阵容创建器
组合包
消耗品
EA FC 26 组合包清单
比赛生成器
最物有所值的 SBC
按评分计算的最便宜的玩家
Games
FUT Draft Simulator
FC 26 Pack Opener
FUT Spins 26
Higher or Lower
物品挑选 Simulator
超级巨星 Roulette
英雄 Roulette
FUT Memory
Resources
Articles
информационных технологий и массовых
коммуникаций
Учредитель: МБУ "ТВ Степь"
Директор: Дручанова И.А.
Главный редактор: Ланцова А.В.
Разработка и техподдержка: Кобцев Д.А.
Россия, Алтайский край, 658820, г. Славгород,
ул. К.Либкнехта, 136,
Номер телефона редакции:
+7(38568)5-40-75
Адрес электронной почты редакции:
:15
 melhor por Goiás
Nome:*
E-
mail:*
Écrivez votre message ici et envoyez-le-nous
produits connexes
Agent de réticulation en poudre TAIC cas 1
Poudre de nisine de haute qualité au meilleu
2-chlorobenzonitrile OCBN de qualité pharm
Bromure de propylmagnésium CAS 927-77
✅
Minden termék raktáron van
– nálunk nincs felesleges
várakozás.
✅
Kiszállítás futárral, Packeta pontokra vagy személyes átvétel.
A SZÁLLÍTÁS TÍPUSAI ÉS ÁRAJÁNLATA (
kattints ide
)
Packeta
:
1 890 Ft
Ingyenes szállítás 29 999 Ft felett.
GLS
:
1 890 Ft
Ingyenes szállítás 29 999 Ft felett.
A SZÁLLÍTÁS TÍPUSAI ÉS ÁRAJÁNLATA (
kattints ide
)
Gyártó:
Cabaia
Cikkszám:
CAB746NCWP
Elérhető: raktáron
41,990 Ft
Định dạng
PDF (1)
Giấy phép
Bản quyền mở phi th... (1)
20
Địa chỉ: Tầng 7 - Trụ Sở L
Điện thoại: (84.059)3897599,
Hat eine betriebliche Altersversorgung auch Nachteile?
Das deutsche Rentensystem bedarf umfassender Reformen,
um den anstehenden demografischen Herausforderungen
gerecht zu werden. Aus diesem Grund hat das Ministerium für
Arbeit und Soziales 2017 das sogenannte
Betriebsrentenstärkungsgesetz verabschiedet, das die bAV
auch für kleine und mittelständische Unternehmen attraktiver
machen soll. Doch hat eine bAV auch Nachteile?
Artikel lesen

************

WRITTEN TASK -
How many of the lines in the records above include the word "Nachteile"? State that number alone.

SOLVED PROBLEM -
2